Turkiye’s Grand National Assembly passed sweeping child-safety amendments late April 23 that would block anyone under 15 from opening a social media account and force platforms to install age checks and parental controls. President Recep Tayyip Erdogan now has 15 days to sign the bill, which the government fast-tracked after a 14-year-old killed nine classmates and a teacher in Kahramanmaras last week. (Al Jazeera, 2026-04-23)

What the bill mandates

  • Zero access for under-15s: Platforms like TikTok, Instagram, YouTube, X, and Twitch must block children younger than 15 from registering, and keep logs demonstrating the filters are active. (Al Jazeera, 2026-04-23)
  • Parental controls & rapid takedowns: Companies have to provide parent-facing dashboards, respond quickly to content flagged as harmful, and push differentiated experiences for teens 15–17. (Al Jazeera, 2026-04-23)
  • Local accountability: Online gaming firms must appoint an on-shore representative to liaise with regulators. Violators face bandwidth throttling and hefty fines from the Information and Communication Technologies Authority (BTK). (Al Jazeera, 2026-04-23)

Ankara’s identity-check push goes further

  • Justice Minister Akin Gürlek told MPs a separate bill is being drafted to require e-government logins for all social media accounts.

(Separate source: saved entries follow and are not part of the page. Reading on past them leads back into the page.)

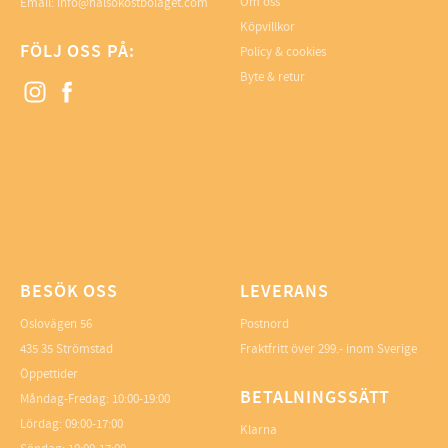
Om oss
Email: info@halsokostbolaget.com
Köpvillkor
FÖLJ OSS PÅ:
Policy & cookies
Byte & retur
BESÖK OSS
LEVERANS
Oslovägen 56
Postnord
435 35 Strömstad
Fraktfritt över 299.- inom Sverige
Öppettider
BETALNINGSSÄTT
Måndag-Fredag: 10:00-19:00
Lördag: 09:00-17:00
Klarna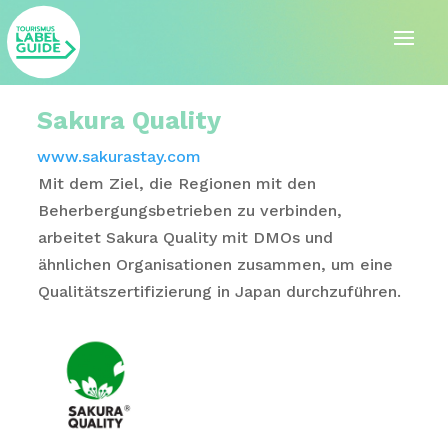
Sakura Quality
www.sakurastay.com
Mit dem Ziel, die Regionen mit den
Beherbergungsbetrieben zu verbinden,
arbeitet Sakura Quality mit DMOs und
ähnlichen Organisationen zusammen, um eine
Qualitätszertifizierung in Japan durchzuführen.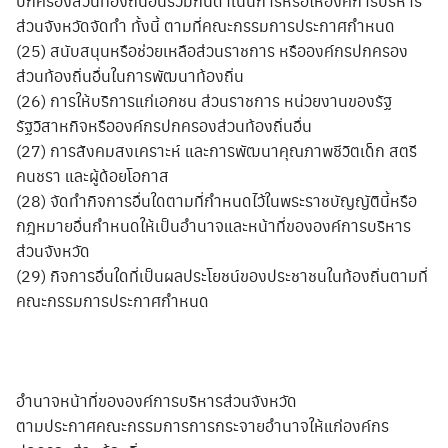
ปกครองส่วนท้องถิ่นอื่นร่วมกันดำเนินการหรือให้องค์การบริหาร
ส่วนจังหวัดจัดทำ ทั้งนี้ ตามที่คณะกรรมการประกาศกำหนด
(25) สนับสนุนหรือช่วยเหลือส่วนราชการ หรือองค์กรปกครอง
ส่วนท้องถิ่นอื่นในการพัฒนาท้องถิ่น
(26) การให้บริการแก่เอกชน ส่วนราชการ หน่วยงานของรัฐ
รัฐวิสาหกิจหรือองค์กรปกครองส่วนท้องถิ่นอื่น
(27) การสังคมสงเคราะห์ และการพัฒนาคุณภาพชีวิตเด็ก สตรี
คนชรา และผู้ด้อยโอกาส
(28) จัดทำกิจการอื่นใดตามที่กำหนดไว้ในพระราชบัญญัตินี้หรือ
กฎหมายอื่นกำหนดให้เป็นอำนาจและหน้าที่ขององค์การบริหาร
ส่วนจังหวัด
(29) กิจการอื่นใดที่เป็นผลประโยชน์ของประชาชนในท้องถิ่นตามที่
คณะกรรมการประกาศกำหนด
อำนาจหน้าที่ขององค์การบริหารส่วนจังหวัด
ตามประกาศคณะกรรมการการกระจายอำนาจให้แก่องค์กร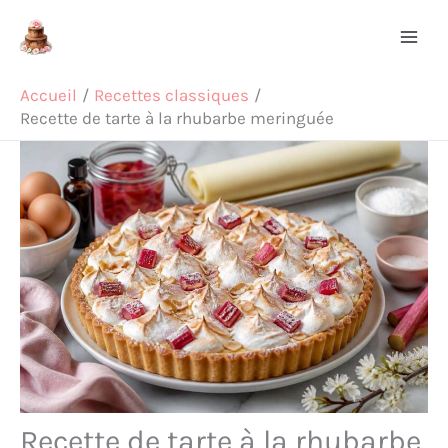
Aller
Rechercher
au
contenu
Accueil
Recettes classiques
Recette de tarte à la rhubarbe meringuée
Recette de tarte à la rhubarbe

This means platforms would have to verify every user’s ID number and age through Turkiye’s centralized digital ID system. (Balkan Insight, 2026-04-23)
  • Gürlek said Ankara already reached a “principled agreement” with major platforms earlier this month to prepare for identity verification, signaling the government wants the same tools that Australian and Indonesian regulators recently deployed. (Balkan Insight, 2026-04-23)
  • The youth-focused bill emerged from a parliamentary report titled “Threats and Risks Awaiting Our Children in Digital Media,” which urges mandatory parental controls, addiction interventions, and a child-rights enforcement unit. (Balkan Insight, 2026-04-23)

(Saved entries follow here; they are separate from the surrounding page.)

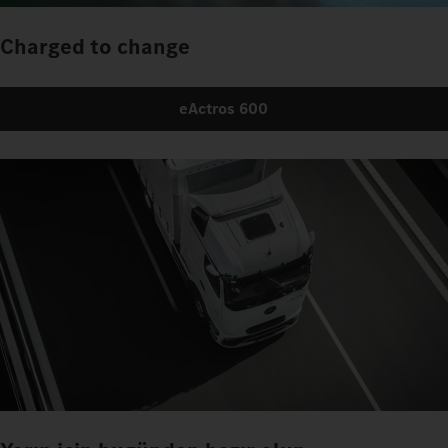
Charged to change
eActros 600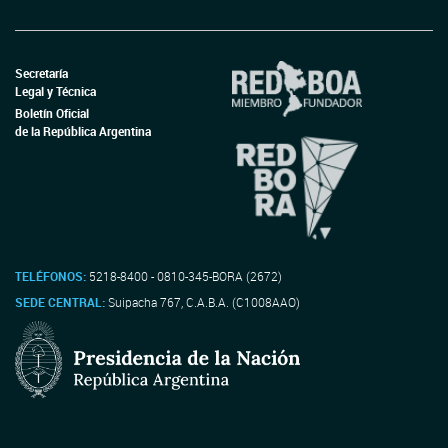
Secretaría
Legal y Técnica
Boletín Oficial
de la República Argentina
TELÉFONOS:
5218-8400 - 0810-345-BORA (2672)
SEDE CENTRAL:
Suipacha 767, C.A.B.A. (C1008AAO)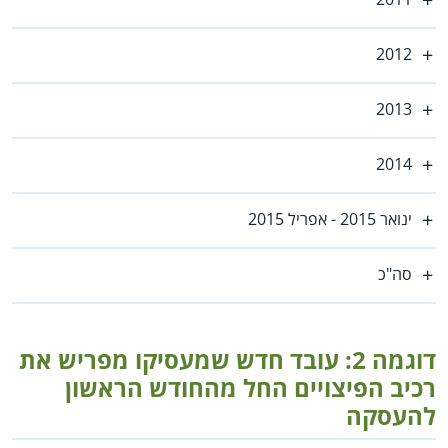
2012
2013
2014
ינואר 2015 - אפריל 2015
סה"כ
דוגמה 2: עובד חדש שמעסיקו מפריש את
רכיב הפיצויים החל מהחודש הראשון
להעסקה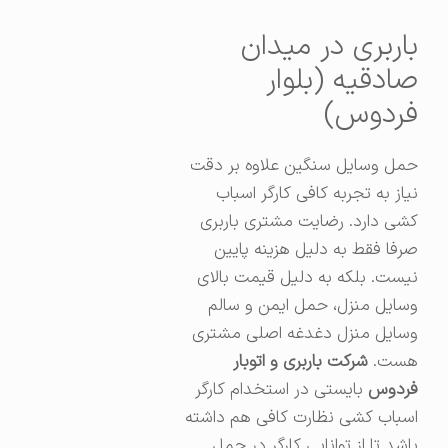
باربری در میدان
صادقیه (بلوار
فردوس)
حمل وسایل سنگین علاوه بر دقت
نیاز به تجربه کافی کارگر اسباب
کشی دارد. رضایت مشتری باربری
صرفا فقط به دلیل هزینه پایین
نیست. بلکه به دلیل قیمت بالای
وسایل منزل، حمل ایمن و سالم
وسایل منزل دغدغه اصلی مشتری
هست.
شرکت باربری و اتوبار
فردوس
بایستی در استخدام کارگر
اسباب کشی نظارت کافی هم داشته
باشد تا از توانایی کارگر در حمل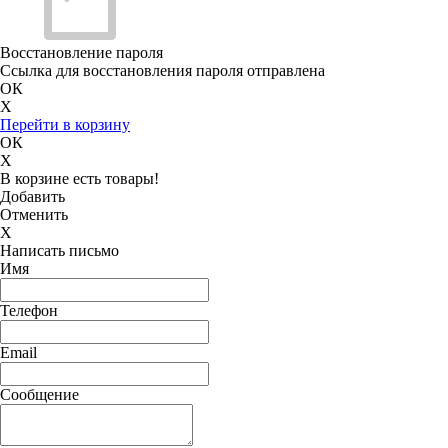
Восстановление пароля
Ссылка для восстановления пароля отправлена
ОК
X
Перейти в корзину
ОК
X
В корзине есть товары!
Добавить
Отменить
X
Написать письмо
Имя
Телефон
Email
Сообщение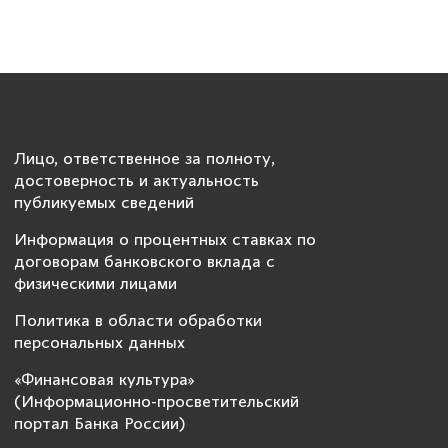
Лицо, ответственное за полноту,
достоверность и актуальность
публикуемых сведений
Информация о процентных ставках по
договорам банковского вклада с
физическими лицами
Политика в области обработки
персональных данных
«Финансовая культура»
(Информационно-просветительский
портал Банка России)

Critics warn of deeper speech controls

  • Erdogan argued Monday that “social media platforms have become cesspools” corrupting children’s minds, framing the ban as a safety measure in the wake of the Kahramanmaras tragedy. (Al Jazeera, 2026-04-23)
  • The opposition CHP counters that “children should be protected not with bans but with rights-based policies,” and digital rights groups say stripping anonymity via e-government logins could chill dissent, especially after authorities throttled social apps during protests for Istanbul’s jailed mayor Ekrem Imamoglu last year. (Al Jazeera & Balkan Insight, 2026-04-23)
  • Enforcement details remain vague: Ankara has not explained how it will verify ages for VPN users, or whether penalties will target app stores, ISPs, or individual platforms first.

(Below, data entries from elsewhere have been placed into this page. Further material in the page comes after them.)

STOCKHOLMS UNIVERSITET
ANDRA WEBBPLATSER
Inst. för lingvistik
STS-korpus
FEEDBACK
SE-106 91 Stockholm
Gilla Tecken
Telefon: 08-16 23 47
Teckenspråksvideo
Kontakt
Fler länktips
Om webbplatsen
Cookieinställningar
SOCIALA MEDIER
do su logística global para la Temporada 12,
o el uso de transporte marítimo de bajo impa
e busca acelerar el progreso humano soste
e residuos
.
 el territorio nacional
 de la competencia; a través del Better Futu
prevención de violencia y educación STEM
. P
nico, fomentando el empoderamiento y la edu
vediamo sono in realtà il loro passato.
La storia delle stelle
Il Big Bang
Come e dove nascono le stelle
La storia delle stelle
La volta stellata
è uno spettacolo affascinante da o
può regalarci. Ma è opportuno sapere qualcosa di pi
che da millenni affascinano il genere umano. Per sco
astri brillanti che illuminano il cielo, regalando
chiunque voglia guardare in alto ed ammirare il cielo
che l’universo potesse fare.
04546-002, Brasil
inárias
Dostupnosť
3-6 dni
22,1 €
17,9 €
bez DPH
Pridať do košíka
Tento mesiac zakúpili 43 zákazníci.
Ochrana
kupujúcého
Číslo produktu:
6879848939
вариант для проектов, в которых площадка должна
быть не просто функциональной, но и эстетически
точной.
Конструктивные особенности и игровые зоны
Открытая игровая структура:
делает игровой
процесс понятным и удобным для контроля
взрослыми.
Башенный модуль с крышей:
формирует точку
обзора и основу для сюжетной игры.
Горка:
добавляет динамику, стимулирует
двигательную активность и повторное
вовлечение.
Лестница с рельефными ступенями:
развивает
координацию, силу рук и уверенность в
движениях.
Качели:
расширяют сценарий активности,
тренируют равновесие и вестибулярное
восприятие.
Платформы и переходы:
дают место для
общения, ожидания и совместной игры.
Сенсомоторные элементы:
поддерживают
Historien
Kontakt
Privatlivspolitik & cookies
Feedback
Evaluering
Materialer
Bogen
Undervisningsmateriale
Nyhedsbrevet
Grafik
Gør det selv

A global race to police youth feeds

  • Australia forced platforms to delete 4.7 million underage accounts after adopting similar rules in 2025, and Indonesia recently banned under-16s from high-risk apps tied to pornography, cyberbullying, and scams. (Al Jazeera, 2026-04-23)
  • The UK opened a January consultation after sending ministers to Canberra to study Australia’s under-16 ban, exploring higher digital ages of consent, phone curfews, and bans on addictive design features such as streaks and infinite scroll. (Al Jazeera, 2026-01-20)
  • Spain, France, and other EU governments are likewise drafting tougher safeguards, so Ankara will face immediate peer pressure to prove its child-safety rules don’t simply become another speech-control tool.

What to watch next

  1. Erdogan’s signature: If he signs within 15 days, the ICTA could begin issuing compliance orders before the summer holiday season.
  2. Platform compliance plans: Meta, Google, TikTok, and game publishers must detail how they will integrate e-government checks and parental tools in Turkish-language interfaces.
  3. Legal challenges: Expect CHP lawmakers and digital rights lawyers to test the law at the Constitutional Court or the European Court of Human Rights if enforcement sweeps up older teens, activists, or VPN users.